What is needed:
Copy the records exactly, leaving out every picture.

BEGIN Records provided

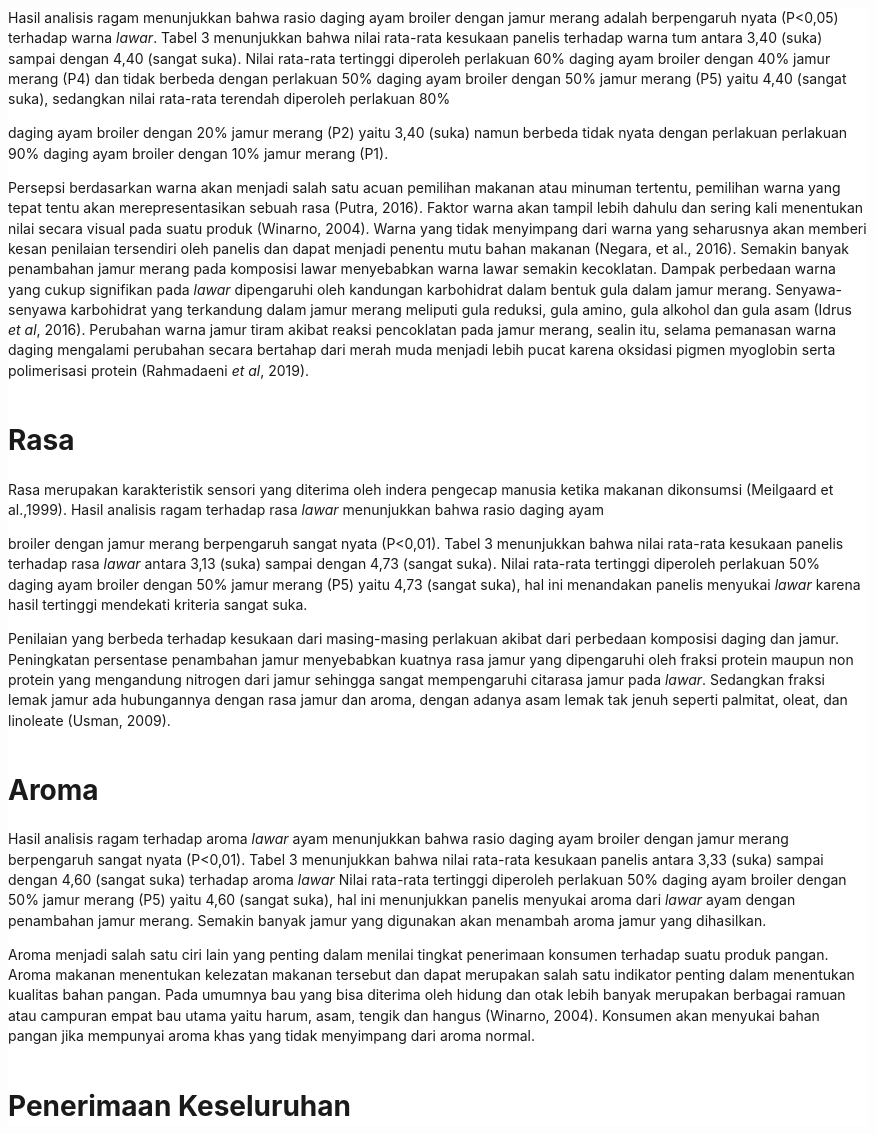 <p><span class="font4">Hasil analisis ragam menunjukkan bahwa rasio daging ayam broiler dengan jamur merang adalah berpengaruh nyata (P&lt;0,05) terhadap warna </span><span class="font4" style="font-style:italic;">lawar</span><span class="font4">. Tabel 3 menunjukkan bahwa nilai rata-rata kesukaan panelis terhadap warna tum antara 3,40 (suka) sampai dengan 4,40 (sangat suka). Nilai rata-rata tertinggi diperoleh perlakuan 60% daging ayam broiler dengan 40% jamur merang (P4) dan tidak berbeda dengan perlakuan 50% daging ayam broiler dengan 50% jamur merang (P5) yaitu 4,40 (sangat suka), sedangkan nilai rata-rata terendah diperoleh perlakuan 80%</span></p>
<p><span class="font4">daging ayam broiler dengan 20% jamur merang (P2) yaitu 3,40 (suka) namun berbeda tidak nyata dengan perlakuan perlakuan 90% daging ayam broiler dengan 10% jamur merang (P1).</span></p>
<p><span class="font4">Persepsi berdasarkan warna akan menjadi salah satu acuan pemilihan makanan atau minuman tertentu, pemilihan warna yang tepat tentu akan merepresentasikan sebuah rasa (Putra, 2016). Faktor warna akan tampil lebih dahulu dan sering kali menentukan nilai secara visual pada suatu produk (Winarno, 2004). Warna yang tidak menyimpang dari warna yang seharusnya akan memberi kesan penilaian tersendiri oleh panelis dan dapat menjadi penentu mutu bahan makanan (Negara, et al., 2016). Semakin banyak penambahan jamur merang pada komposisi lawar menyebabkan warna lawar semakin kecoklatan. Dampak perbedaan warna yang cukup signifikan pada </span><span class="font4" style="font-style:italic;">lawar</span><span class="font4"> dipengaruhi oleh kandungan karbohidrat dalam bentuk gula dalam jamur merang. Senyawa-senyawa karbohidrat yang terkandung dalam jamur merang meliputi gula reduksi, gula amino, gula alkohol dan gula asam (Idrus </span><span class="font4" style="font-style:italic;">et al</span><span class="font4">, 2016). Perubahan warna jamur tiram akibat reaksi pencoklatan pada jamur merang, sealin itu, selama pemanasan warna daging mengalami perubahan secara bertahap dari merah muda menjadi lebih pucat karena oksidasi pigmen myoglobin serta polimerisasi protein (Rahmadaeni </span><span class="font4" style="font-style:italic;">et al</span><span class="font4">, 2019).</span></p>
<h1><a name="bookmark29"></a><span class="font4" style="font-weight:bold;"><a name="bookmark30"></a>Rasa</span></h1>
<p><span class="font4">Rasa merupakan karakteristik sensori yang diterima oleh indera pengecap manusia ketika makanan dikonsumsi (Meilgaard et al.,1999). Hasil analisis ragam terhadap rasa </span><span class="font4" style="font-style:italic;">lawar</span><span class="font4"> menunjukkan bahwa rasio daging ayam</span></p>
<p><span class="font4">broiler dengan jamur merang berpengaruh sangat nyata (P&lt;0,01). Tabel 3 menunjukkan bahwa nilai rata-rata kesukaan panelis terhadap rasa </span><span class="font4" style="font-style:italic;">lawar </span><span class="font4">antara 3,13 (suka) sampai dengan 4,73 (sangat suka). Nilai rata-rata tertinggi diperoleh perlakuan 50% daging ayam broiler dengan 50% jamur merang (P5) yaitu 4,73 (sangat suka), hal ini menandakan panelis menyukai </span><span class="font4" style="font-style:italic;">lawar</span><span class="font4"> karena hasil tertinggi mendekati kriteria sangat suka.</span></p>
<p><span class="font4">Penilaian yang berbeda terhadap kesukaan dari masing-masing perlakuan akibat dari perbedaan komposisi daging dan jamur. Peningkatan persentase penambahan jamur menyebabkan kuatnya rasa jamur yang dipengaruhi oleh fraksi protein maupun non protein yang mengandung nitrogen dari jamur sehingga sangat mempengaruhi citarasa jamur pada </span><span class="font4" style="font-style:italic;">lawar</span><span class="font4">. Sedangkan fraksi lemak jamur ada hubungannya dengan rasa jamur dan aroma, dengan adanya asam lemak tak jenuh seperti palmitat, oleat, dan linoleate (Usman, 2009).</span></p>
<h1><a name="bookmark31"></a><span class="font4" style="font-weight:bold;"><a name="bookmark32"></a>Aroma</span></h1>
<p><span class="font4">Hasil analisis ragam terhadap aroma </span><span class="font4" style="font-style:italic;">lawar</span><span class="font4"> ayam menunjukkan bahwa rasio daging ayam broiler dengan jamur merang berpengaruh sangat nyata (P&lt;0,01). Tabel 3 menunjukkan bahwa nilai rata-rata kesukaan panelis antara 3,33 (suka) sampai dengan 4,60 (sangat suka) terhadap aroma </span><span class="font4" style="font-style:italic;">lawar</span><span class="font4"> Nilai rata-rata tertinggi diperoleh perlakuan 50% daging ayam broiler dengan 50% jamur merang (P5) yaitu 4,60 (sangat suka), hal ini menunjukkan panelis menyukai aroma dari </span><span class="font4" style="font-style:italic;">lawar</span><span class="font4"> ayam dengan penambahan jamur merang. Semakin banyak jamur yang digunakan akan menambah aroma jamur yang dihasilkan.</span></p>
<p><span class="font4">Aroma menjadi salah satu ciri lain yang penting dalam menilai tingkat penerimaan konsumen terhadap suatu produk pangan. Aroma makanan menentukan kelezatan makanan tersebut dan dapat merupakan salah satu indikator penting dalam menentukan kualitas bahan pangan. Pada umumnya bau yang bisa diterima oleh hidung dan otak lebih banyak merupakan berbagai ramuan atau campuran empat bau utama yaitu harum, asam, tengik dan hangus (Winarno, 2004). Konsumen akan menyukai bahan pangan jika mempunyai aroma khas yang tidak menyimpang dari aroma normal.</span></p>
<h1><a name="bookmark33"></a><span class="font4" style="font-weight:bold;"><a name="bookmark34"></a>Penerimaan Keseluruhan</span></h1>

END Records provided

Answer for the task:
 <p><span class="font4">Hasil analisis ragam menunjukkan bahwa rasio daging ayam broiler dengan jamur merang adalah berpengaruh nyata (P&lt;0,05) terhadap warna </span><span class="font4" style="font-style:italic;">lawar</span><span class="font4">. Tabel 3 menunjukkan bahwa nilai rata-rata kesukaan panelis terhadap warna tum antara 3,40 (suka) sampai dengan 4,40 (sangat suka). Nilai rata-rata tertinggi diperoleh perlakuan 60% daging ayam broiler dengan 40% jamur merang (P4) dan tidak berbeda dengan perlakuan 50% daging ayam broiler dengan 50% jamur merang (P5) yaitu 4,40 (sangat suka), sedangkan nilai rata-rata terendah diperoleh perlakuan 80%</span></p>
<p><span class="font4">daging ayam broiler dengan 20% jamur merang (P2) yaitu 3,40 (suka) namun berbeda tidak nyata dengan perlakuan perlakuan 90% daging ayam broiler dengan 10% jamur merang (P1).</span></p>
<p><span class="font4">Persepsi berdasarkan warna akan menjadi salah satu acuan pemilihan makanan atau minuman tertentu, pemilihan warna yang tepat tentu akan merepresentasikan sebuah rasa (Putra, 2016). Faktor warna akan tampil lebih dahulu dan sering kali menentukan nilai secara visual pada suatu produk (Winarno, 2004). Warna yang tidak menyimpang dari warna yang seharusnya akan memberi kesan penilaian tersendiri oleh panelis dan dapat menjadi penentu mutu bahan makanan (Negara, et al., 2016). Semakin banyak penambahan jamur merang pada komposisi lawar menyebabkan warna lawar semakin kecoklatan. Dampak perbedaan warna yang cukup signifikan pada </span><span class="font4" style="font-style:italic;">lawar</span><span class="font4"> dipengaruhi oleh kandungan karbohidrat dalam bentuk gula dalam jamur merang. Senyawa-senyawa karbohidrat yang terkandung dalam jamur merang meliputi gula reduksi, gula amino, gula alkohol dan gula asam (Idrus </span><span class="font4" style="font-style:italic;">et al</span><span class="font4">, 2016). Perubahan warna jamur tiram akibat reaksi pencoklatan pada jamur merang, sealin itu, selama pemanasan warna daging mengalami perubahan secara bertahap dari merah muda menjadi lebih pucat karena oksidasi pigmen myoglobin serta polimerisasi protein (Rahmadaeni </span><span class="font4" style="font-style:italic;">et al</span><span class="font4">, 2019).</span></p>
<h1><a name="bookmark29"></a><span class="font4" style="font-weight:bold;"><a name="bookmark30"></a>Rasa</span></h1>
<p><span class="font4">Rasa merupakan karakteristik sensori yang diterima oleh indera pengecap manusia ketika makanan dikonsumsi (Meilgaard et al.,1999). Hasil analisis ragam terhadap rasa </span><span class="font4" style="font-style:italic;">lawar</span><span class="font4"> menunjukkan bahwa rasio daging ayam</span></p>
<p><span class="font4">broiler dengan jamur merang berpengaruh sangat nyata (P&lt;0,01). Tabel 3 menunjukkan bahwa nilai rata-rata kesukaan panelis terhadap rasa </span><span class="font4" style="font-style:italic;">lawar </span><span class="font4">antara 3,13 (suka) sampai dengan 4,73 (sangat suka). Nilai rata-rata tertinggi diperoleh perlakuan 50% daging ayam broiler dengan 50% jamur merang (P5) yaitu 4,73 (sangat suka), hal ini menandakan panelis menyukai </span><span class="font4" style="font-style:italic;">lawar</span><span class="font4"> karena hasil tertinggi mendekati kriteria sangat suka.</span></p>
<p><span class="font4">Penilaian yang berbeda terhadap kesukaan dari masing-masing perlakuan akibat dari perbedaan komposisi daging dan jamur. Peningkatan persentase penambahan jamur menyebabkan kuatnya rasa jamur yang dipengaruhi oleh fraksi protein maupun non protein yang mengandung nitrogen dari jamur sehingga sangat mempengaruhi citarasa jamur pada </span><span class="font4" style="font-style:italic;">lawar</span><span class="font4">. Sedangkan fraksi lemak jamur ada hubungannya dengan rasa jamur dan aroma, dengan adanya asam lemak tak jenuh seperti palmitat, oleat, dan linoleate (Usman, 2009).</span></p>
<h1><a name="bookmark31"></a><span class="font4" style="font-weight:bold;"><a name="bookmark32"></a>Aroma</span></h1>
<p><span class="font4">Hasil analisis ragam terhadap aroma </span><span class="font4" style="font-style:italic;">lawar</span><span class="font4"> ayam menunjukkan bahwa rasio daging ayam broiler dengan jamur merang berpengaruh sangat nyata (P&lt;0,01). Tabel 3 menunjukkan bahwa nilai rata-rata kesukaan panelis antara 3,33 (suka) sampai dengan 4,60 (sangat suka) terhadap aroma </span><span class="font4" style="font-style:italic;">lawar</span><span class="font4"> Nilai rata-rata tertinggi diperoleh perlakuan 50% daging ayam broiler dengan 50% jamur merang (P5) yaitu 4,60 (sangat suka), hal ini menunjukkan panelis menyukai aroma dari </span><span class="font4" style="font-style:italic;">lawar</span><span class="font4"> ayam dengan penambahan jamur merang. Semakin banyak jamur yang digunakan akan menambah aroma jamur yang dihasilkan.</span></p>
<p><span class="font4">Aroma menjadi salah satu ciri lain yang penting dalam menilai tingkat penerimaan konsumen terhadap suatu produk pangan. Aroma makanan menentukan kelezatan makanan tersebut dan dapat merupakan salah satu indikator penting dalam menentukan kualitas bahan pangan. Pada umumnya bau yang bisa diterima oleh hidung dan otak lebih banyak merupakan berbagai ramuan atau campuran empat bau utama yaitu harum, asam, tengik dan hangus (Winarno, 2004). Konsumen akan menyukai bahan pangan jika mempunyai aroma khas yang tidak menyimpang dari aroma normal.</span></p>
<h1><a name="bookmark33"></a><span class="font4" style="font-weight:bold;"><a name="bookmark34"></a>Penerimaan Keseluruhan</span></h1>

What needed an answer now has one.